Alors que la nuit avait totalement couvert la ville de son voile de ténèbres, seulement percé de la lueur dorée des fleurs, ils arrivèrent au bord extérieur de l'anneau. En face d'eux, aucune cascade, aucun mur d'eau s'écoulant, seulement de l'obscurité. Ils pouvaient enfin apercevoir ce qui se cachait derrière l'immense chute d'eau de leur pays. Leur cœur battant de plus en plus vite au fur et à mesure qu'ils s'approchaient du rebord, ils se sentirent envahis par une vague de déception. Les deux s'attendaient à un paysage incroyable caché de tous, empli de mystères mais ils n'aperçurent qu'une étendue noire constellée de millier de petits points blancs scintillants.
" Ce sont des Étoiles, murmura Arse.

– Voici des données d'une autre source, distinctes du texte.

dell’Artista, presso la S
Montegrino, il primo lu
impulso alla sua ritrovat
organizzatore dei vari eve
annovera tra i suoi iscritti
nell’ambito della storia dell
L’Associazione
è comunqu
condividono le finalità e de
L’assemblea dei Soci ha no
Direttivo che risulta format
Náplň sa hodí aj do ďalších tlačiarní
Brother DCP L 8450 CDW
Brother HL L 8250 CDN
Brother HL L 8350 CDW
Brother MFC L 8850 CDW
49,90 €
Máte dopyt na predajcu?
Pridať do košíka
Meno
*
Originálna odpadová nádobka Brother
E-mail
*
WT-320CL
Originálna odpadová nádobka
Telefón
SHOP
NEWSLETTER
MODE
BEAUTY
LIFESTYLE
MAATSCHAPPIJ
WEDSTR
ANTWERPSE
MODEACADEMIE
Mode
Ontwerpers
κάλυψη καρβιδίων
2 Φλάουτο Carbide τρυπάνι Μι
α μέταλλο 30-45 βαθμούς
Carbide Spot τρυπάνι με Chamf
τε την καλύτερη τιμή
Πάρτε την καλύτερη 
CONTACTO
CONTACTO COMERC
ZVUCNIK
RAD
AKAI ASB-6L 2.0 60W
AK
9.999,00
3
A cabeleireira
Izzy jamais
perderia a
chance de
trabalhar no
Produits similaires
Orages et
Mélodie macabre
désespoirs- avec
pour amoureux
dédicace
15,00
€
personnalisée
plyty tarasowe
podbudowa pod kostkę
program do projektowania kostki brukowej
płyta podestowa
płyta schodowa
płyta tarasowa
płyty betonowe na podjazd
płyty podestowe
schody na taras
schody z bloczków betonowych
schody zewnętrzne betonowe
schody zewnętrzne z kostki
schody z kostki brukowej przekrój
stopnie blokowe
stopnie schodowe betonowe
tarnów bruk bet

Ma sœur avait raison..."
Saylin se souvint que le lézard lui avait partagé l'appellation que donnait sa sœur aux rares goutelettes encore scintillantes quand l'eau du Rideau cessait de luire. Elle s'approcha de lui en hochant la tête, les yeux embués de larmes. Des larmes issues de la mélancolie éprouvée par son ami. Alors que ce dernier tournait son regard vers elle, il la vit s'écrouler brusquement et chuter dans le Rideau sous le pont sur lequel ils se trouvaient.
Immédiatement prêt à se battre, il fit naître des flammes à ses poings et se tourna vers les ombres dans son dos. Il sentait des présences s'y faufiler, à l'abri de toute lueur, ne faisant aucun bruit sur les sols d'eau. Il se déplaça doucement afin de se mettre dos à un bâtiment et de pouvoir, grâce aux reflets sur les façades, éclairer au maximum autour de lui. Il vit alors une silhouette, totalement enrobée de noir, fureter sur un toit en face de lui. Une silhouette étrangement petite par rapport à la taille des habitants de la cité. Il en distingua alors plusieurs autres, de plus en plus proches de lui, armées de poignards effilés. Un assassinat bien préparé, songea-t-il avec dégoût. Il ne savait pas ce qui était arrivé à Saylin mais il reconnaissait la lâcheté de la méthode.
" Venez vous faire déchiqueter petits gnomes, cracha-t-il, un sourire malsain aux lèvres."